The camerlegno turned, shadows accentuating the pain on his face. “Exactly fifteen days ago. We are going to see him right now.”
84
The dark lights glowed hot inside the archival vault. This vault was much smaller than the previous one Langdon had been in. Less air. Less time. He wished he’d asked Olivetti to turn on the recirculating fans.
Langdon quickly located the s
ection of assets containing the ledgers cataloging Belle Arti. The section was impossible to miss. It occupied almost eight full stacks. The Catholic church owned millions of individual pieces worldwide.
Langdon scanned the shelves searching for Gianlorenzo Bernini. He began his search about midway down the first stack, at about the spot he thought the B’s would begin. After a moment of panic fearing the ledger was missing, he realized, to his greater dismay, that the ledgers were not arranged alphabetically. Why am I not surprised?
It was not until Langdon circled back to the beginning of the collection and climbed a rolling ladder to the top shelf that he understood the vault’s organization. Perched precariously on the upper stacks he found the fattest ledgers of all—those belonging to the masters of the Renaissance—Michelangelo, Raphael, da Vinci, Botticelli. Langdon now realized, appropriate to a vault called “Vatican Assets,” the ledgers were arranged by the overall monetary value of each artist’s collection. Sandwiched between Raphael and Michelangelo, Langdon found the ledger marked Bernini. It was over five inches thick.
Already short of breath and struggling with the cumbersome volume, Langdon descended the ladder. Then, like a kid with a comic book, he spread himself out on the floor and opened the cover.
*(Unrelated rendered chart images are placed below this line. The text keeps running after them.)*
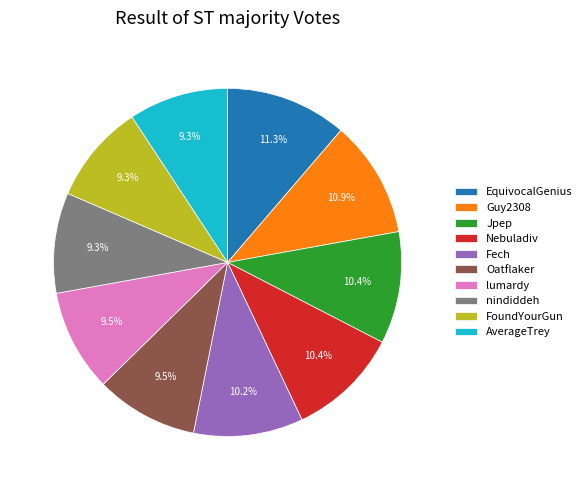

Which has a higher value, Nebuladiv or Oatflaker?

Nebuladiv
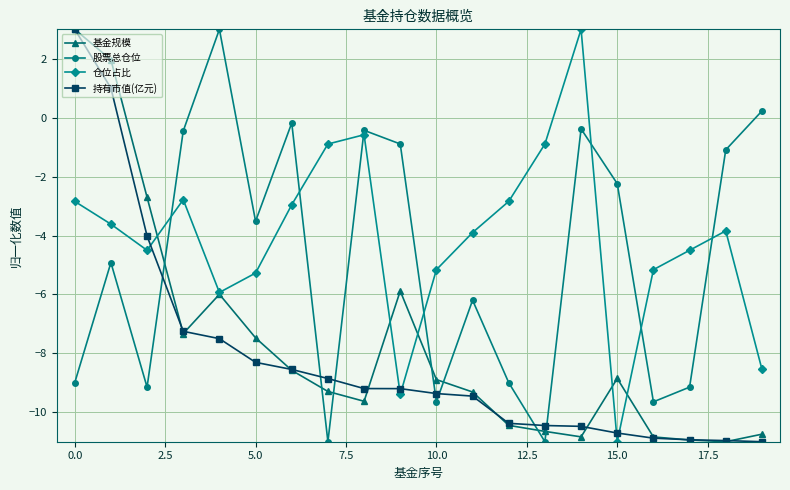

How many lines are shown in the chart?

4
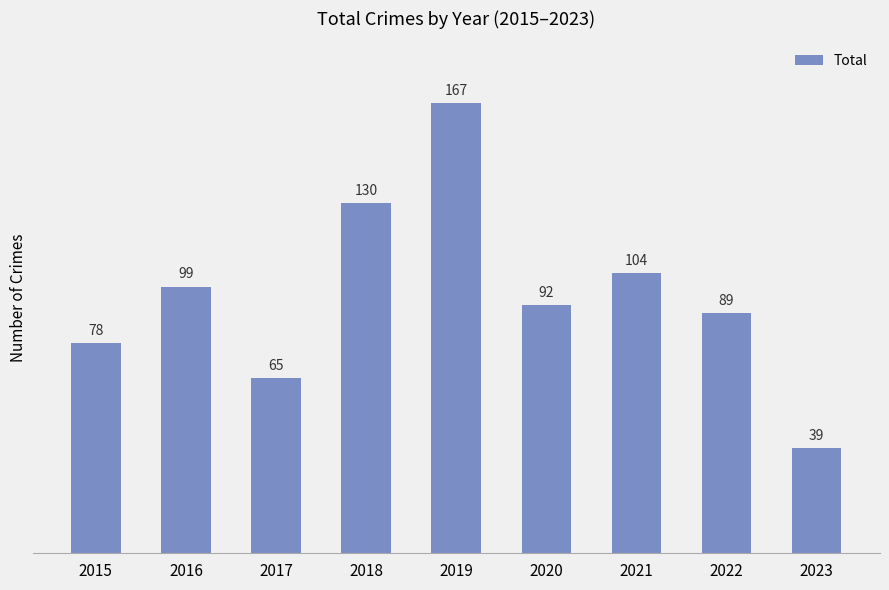

True or false: the data shows 104 at 2021.

True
The book was cloth-bound and very solid. The ledger was handwritten in Italian. Each page cataloged a single work, including a short description, date, location, cost of materials, and sometimes a rough sketch of the piece. Langdon fanned through the pages… over eight hundred in all. Bernini had been a busy man.
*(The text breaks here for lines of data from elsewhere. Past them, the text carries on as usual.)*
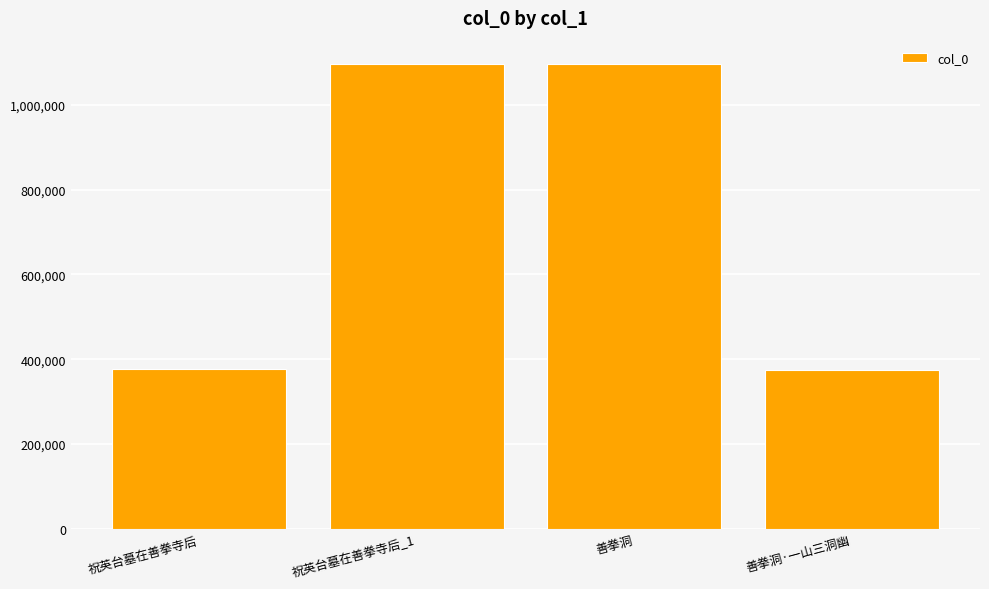

What is the average value?

735994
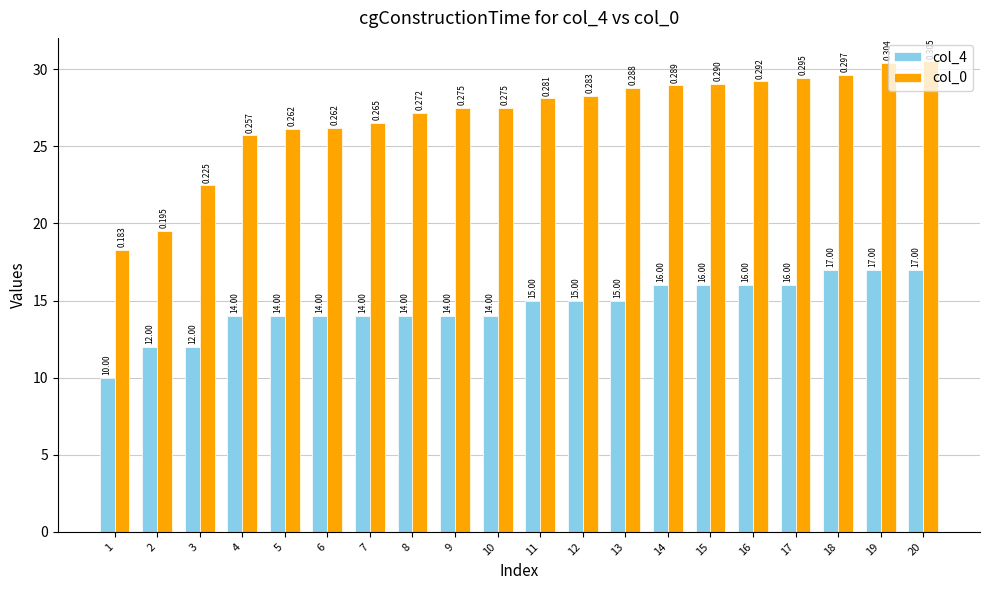

List the labels in order of col_4 value, largest first.

18, 19, 20, 14, 15, 16, 17, 11, 12, 13, 4, 5, 6, 7, 8, 9, 10, 2, 3, 1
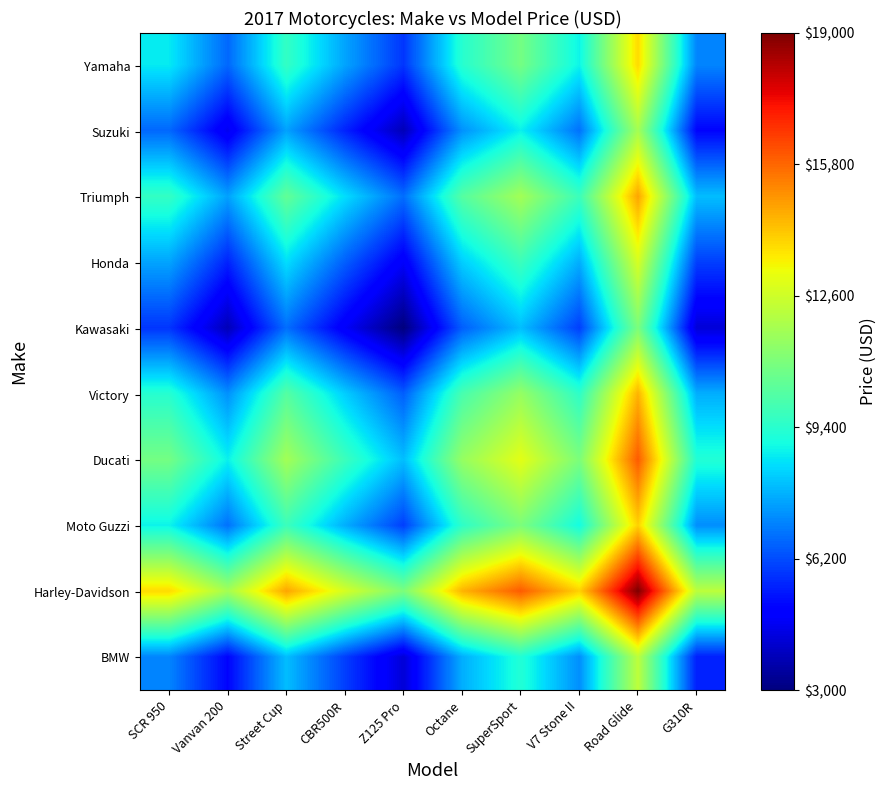

Which label corresponds to the smallest value in the chart?

Z125 Pro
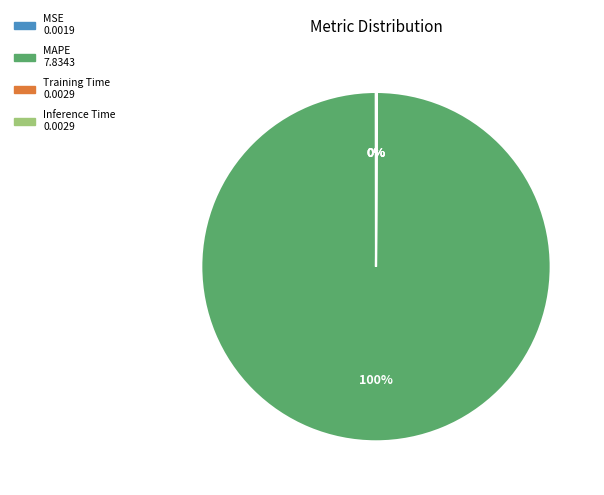

Which category has the biggest portion of the pie?

MAPE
As a young student of art, Langdon had wondered how single artists could create so much work in their lifetimes. Later he learned, much to his disappointment, that famous artists actually created very little of their own work. They ran studios where they trained young artists to carry out their designs. Sculptors like Bernini created miniatures in clay and hired others to enlarge them into marble. Langdon knew that if Bernini had been required to personally complete all of his commissions, he would still be working today.